**EXERCISE PROMPT:** Work out how many lines in the listing below carry the word "left". Give that number alone.

---- DATA TO PROCESS

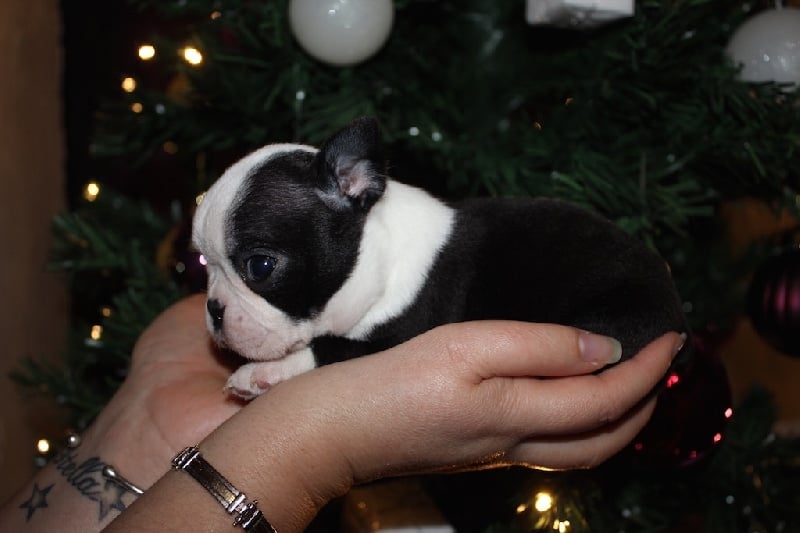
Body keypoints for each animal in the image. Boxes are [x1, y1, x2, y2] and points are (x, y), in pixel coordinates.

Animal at [192, 117, 691, 399]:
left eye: (260, 267)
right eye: (203, 265)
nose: (213, 310)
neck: (375, 260)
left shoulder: (398, 337)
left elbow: (327, 349)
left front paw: (262, 373)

--------

**RESULT:** 4